[Change detection data]
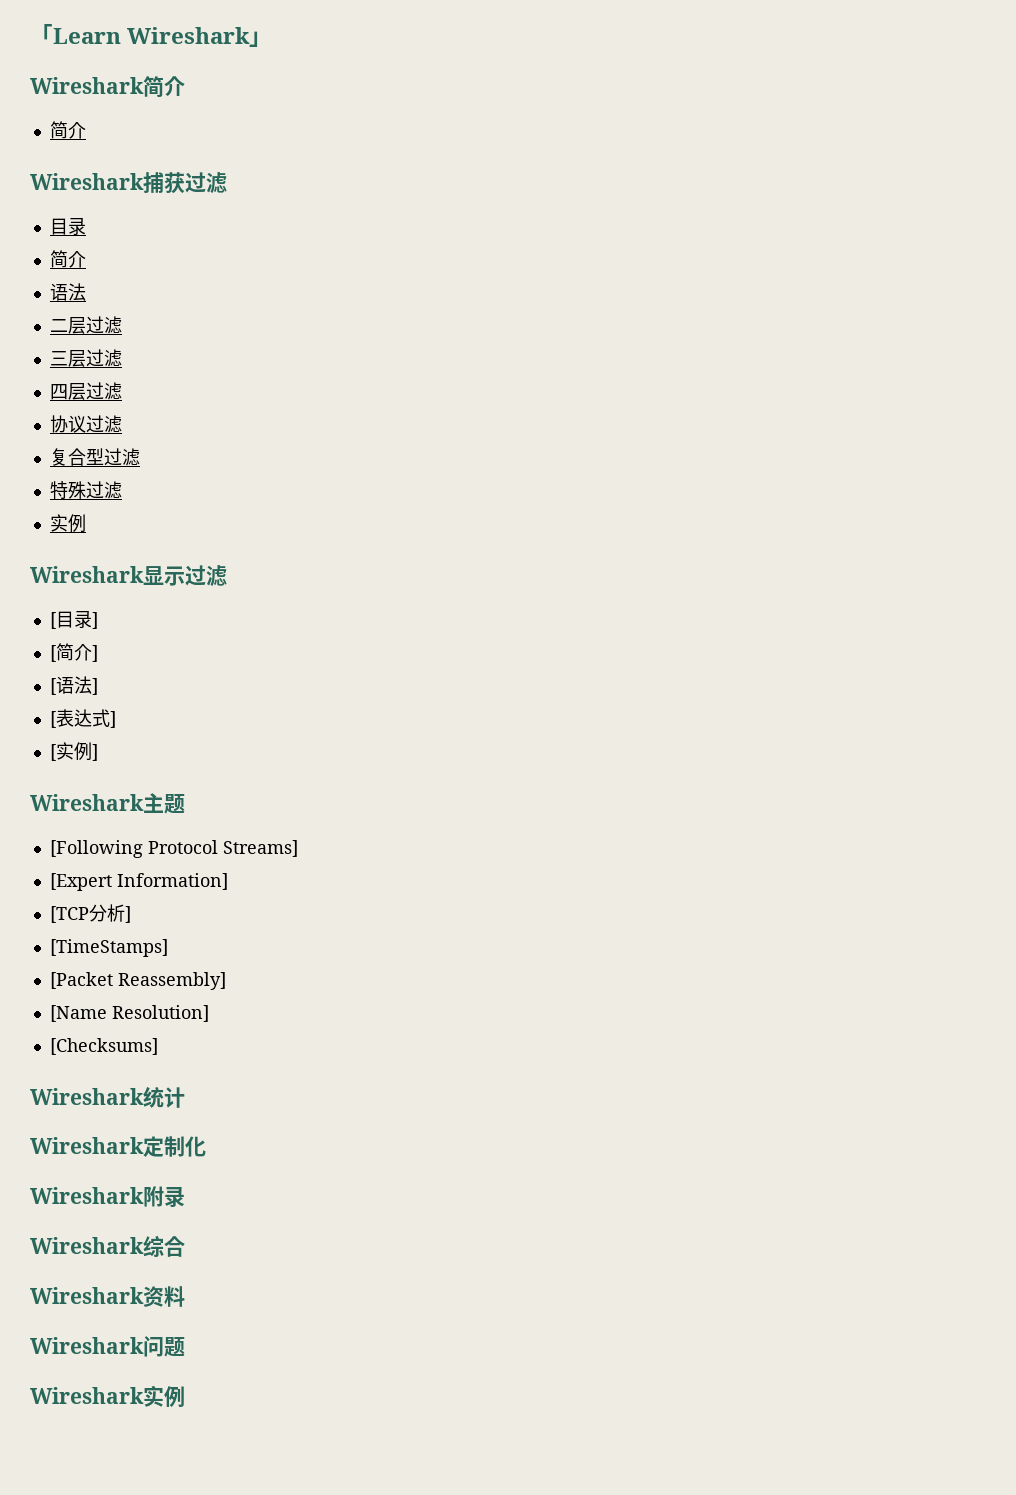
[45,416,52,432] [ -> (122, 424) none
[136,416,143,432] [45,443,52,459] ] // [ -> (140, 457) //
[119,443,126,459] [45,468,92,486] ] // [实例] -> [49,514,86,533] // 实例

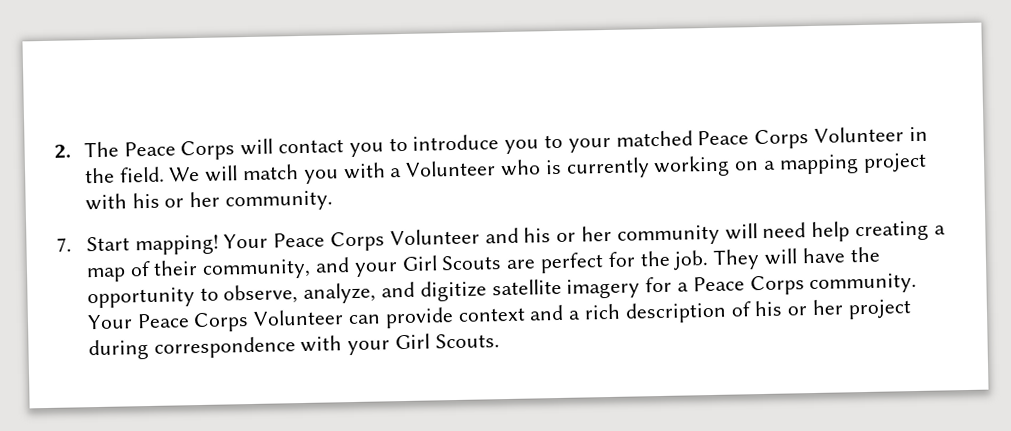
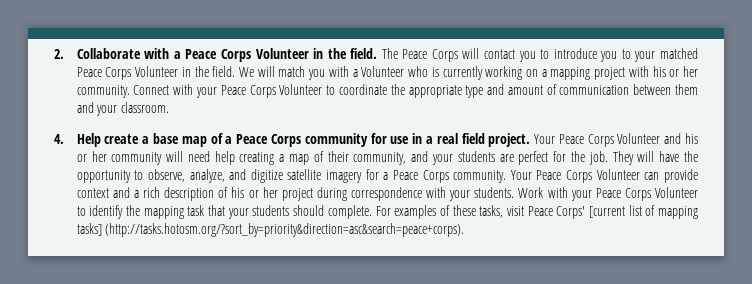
(71, 151) none -> [76,48,378,62] Collaborate with a Peace Corps Volunteer in the field.
[56,234,219,256] // 7. Start mapping! -> [133,84,699,98] [76,102,169,116] [54,133,531,147] Connect with your Peace Corps Volunteer to coordinate the appropriate type and amount of communication between them and your classroom. // 4. Help create a base map of a Peace Corps community for use in a real field project.
[401,255,503,272] Girl Scouts -> [457,151,495,162] students
[394,333,500,350] Girl Scouts. -> [474,187,699,201] [76,205,698,219] [76,223,465,237] students. Work with your Peace Corps Volunteer to identify the mapping task that your students should complete. For examples of these tasks, visit Peace Corps' [current list of mapping tasks] (http://tasks.hotosm.org/?sort_by=priority&direction=asc&search=peace+corps).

Exercise instructions: Which lines in the records contain the word "Peace"? Copy each one.

Response to this exercise:
(71, 151) none -> [76,48,378,62] Collaborate with a Peace Corps Volunteer in the field.
[56,234,219,256] // 7. Start mapping! -> [133,84,699,98] [76,102,169,116] [54,133,531,147] Connect with your Peace Corps Volunteer to coordinate the appropriate type and amount of communication between them and your classroom. // 4. Help create a base map of a Peace Corps community for use in a real field project.
[394,333,500,350] Girl Scouts. -> [474,187,699,201] [76,205,698,219] [76,223,465,237] students. Work with your Peace Corps Volunteer to identify the mapping task that your students should complete. For examples of these tasks, visit Peace Corps' [current list of mapping tasks] (http://tasks.hotosm.org/?sort_by=priority&direction=asc&search=peace+corps).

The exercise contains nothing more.